*** ENTRIES SHOWN
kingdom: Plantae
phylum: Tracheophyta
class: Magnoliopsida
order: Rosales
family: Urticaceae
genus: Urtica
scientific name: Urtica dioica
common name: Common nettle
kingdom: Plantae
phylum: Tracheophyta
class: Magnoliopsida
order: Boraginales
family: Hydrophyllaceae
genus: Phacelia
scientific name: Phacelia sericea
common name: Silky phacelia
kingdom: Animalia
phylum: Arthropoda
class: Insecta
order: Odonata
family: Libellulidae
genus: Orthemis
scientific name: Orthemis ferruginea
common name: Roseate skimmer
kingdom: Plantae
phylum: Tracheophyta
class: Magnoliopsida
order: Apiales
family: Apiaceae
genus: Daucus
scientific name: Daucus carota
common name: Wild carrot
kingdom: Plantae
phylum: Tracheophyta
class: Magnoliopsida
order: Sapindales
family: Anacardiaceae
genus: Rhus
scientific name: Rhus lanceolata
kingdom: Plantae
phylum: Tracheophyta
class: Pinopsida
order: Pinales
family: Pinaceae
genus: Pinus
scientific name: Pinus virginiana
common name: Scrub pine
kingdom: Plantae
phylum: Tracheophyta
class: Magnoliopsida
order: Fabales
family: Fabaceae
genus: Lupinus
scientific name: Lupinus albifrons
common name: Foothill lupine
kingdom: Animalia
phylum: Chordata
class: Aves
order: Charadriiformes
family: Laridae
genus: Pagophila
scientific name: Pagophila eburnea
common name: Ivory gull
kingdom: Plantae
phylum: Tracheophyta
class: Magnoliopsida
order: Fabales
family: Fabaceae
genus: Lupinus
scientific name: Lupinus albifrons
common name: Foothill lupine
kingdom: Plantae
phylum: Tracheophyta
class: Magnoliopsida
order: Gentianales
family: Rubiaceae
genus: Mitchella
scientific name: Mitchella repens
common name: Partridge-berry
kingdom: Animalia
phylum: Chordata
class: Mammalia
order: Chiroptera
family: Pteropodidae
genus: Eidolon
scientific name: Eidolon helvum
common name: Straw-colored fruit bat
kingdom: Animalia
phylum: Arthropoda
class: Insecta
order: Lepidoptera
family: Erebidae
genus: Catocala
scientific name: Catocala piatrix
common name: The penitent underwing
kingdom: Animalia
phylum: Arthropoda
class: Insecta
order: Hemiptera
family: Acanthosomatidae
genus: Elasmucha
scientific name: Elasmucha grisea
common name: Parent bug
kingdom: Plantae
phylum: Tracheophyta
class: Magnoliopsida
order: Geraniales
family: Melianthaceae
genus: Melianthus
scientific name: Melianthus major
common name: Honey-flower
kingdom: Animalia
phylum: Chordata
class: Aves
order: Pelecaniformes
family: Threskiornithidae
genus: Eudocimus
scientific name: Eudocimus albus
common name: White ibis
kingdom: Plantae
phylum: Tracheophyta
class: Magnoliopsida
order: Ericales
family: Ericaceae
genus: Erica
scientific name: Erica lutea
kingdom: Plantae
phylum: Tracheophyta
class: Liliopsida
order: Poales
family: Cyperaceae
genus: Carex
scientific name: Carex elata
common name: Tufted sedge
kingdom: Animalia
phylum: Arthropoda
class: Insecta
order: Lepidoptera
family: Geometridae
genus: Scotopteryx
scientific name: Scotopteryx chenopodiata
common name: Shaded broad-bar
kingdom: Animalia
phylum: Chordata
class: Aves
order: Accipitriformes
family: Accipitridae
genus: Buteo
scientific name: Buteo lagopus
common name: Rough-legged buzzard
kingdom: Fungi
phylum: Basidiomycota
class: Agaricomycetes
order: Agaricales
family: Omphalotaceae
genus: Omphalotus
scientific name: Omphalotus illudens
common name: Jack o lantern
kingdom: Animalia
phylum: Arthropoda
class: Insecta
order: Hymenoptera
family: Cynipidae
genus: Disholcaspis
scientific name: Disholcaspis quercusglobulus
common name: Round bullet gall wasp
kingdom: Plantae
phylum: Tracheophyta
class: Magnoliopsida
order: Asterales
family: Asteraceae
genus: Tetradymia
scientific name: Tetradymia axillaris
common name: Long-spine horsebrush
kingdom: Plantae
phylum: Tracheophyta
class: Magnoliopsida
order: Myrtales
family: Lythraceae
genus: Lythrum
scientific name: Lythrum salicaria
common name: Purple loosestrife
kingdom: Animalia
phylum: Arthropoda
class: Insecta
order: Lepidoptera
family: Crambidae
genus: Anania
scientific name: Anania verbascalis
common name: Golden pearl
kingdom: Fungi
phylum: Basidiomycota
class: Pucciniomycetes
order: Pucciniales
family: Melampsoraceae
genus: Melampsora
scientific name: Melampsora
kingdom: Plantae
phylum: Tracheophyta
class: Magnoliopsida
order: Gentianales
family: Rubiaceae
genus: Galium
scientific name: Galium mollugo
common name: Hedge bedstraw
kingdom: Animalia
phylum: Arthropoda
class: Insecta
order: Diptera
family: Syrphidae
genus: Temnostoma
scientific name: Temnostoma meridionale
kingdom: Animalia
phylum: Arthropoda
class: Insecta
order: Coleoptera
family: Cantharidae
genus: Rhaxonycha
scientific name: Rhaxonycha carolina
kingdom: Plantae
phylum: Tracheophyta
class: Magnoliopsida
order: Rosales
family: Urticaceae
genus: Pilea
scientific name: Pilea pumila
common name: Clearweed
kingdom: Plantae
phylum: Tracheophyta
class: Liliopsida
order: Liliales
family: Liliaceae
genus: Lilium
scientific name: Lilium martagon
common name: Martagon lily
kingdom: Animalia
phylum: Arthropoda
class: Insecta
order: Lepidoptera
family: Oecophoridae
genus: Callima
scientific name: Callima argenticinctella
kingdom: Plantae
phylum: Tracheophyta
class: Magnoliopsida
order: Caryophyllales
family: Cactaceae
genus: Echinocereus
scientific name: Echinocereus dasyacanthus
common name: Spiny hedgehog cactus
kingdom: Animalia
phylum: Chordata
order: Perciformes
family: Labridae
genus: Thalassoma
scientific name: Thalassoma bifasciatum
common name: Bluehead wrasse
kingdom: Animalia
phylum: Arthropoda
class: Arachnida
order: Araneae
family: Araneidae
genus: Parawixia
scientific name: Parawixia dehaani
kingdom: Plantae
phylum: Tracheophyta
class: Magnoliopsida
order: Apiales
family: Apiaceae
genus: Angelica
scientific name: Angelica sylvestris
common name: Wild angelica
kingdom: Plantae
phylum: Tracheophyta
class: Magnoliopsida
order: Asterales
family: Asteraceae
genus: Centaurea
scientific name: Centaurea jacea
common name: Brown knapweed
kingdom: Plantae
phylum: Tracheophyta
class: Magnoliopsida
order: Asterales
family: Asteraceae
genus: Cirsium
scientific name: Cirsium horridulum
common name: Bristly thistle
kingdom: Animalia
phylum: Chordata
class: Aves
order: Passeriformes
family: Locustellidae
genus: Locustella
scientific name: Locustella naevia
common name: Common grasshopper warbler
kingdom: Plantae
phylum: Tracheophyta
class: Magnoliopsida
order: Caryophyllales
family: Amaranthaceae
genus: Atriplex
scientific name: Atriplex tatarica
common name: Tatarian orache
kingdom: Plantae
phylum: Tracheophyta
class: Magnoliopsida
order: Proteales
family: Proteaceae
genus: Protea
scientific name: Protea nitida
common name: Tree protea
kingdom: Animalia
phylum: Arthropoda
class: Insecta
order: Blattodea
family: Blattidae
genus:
******
(EXERCISE): Reproduce the lines above word for word, starting with the line that contains "genus: Rhus" and going on through the line that contains "scientific name: Erica lutea", both included.

(REPLY):
genus: Rhus
scientific name: Rhus lanceolata
kingdom: Plantae
phylum: Tracheophyta
class: Pinopsida
order: Pinales
family: Pinaceae
genus: Pinus
scientific name: Pinus virginiana
common name: Scrub pine
kingdom: Plantae
phylum: Tracheophyta
class: Magnoliopsida
order: Fabales
family: Fabaceae
genus: Lupinus
scientific name: Lupinus albifrons
common name: Foothill lupine
kingdom: Animalia
phylum: Chordata
class: Aves
order: Charadriiformes
family: Laridae
genus: Pagophila
scientific name: Pagophila eburnea
common name: Ivory gull
kingdom: Plantae
phylum: Tracheophyta
class: Magnoliopsida
order: Fabales
family: Fabaceae
genus: Lupinus
scientific name: Lupinus albifrons
common name: Foothill lupine
kingdom: Plantae
phylum: Tracheophyta
class: Magnoliopsida
order: Gentianales
family: Rubiaceae
genus: Mitchella
scientific name: Mitchella repens
common name: Partridge-berry
kingdom: Animalia
phylum: Chordata
class: Mammalia
order: Chiroptera
family: Pteropodidae
genus: Eidolon
scientific name: Eidolon helvum
common name: Straw-colored fruit bat
kingdom: Animalia
phylum: Arthropoda
class: Insecta
order: Lepidoptera
family: Erebidae
genus: Catocala
scientific name: Catocala piatrix
common name: The penitent underwing
kingdom: Animalia
phylum: Arthropoda
class: Insecta
order: Hemiptera
family: Acanthosomatidae
genus: Elasmucha
scientific name: Elasmucha grisea
common name: Parent bug
kingdom: Plantae
phylum: Tracheophyta
class: Magnoliopsida
order: Geraniales
family: Melianthaceae
genus: Melianthus
scientific name: Melianthus major
common name: Honey-flower
kingdom: Animalia
phylum: Chordata
class: Aves
order: Pelecaniformes
family: Threskiornithidae
genus: Eudocimus
scientific name: Eudocimus albus
common name: White ibis
kingdom: Plantae
phylum: Tracheophyta
class: Magnoliopsida
order: Ericales
family: Ericaceae
genus: Erica
scientific name: Erica lutea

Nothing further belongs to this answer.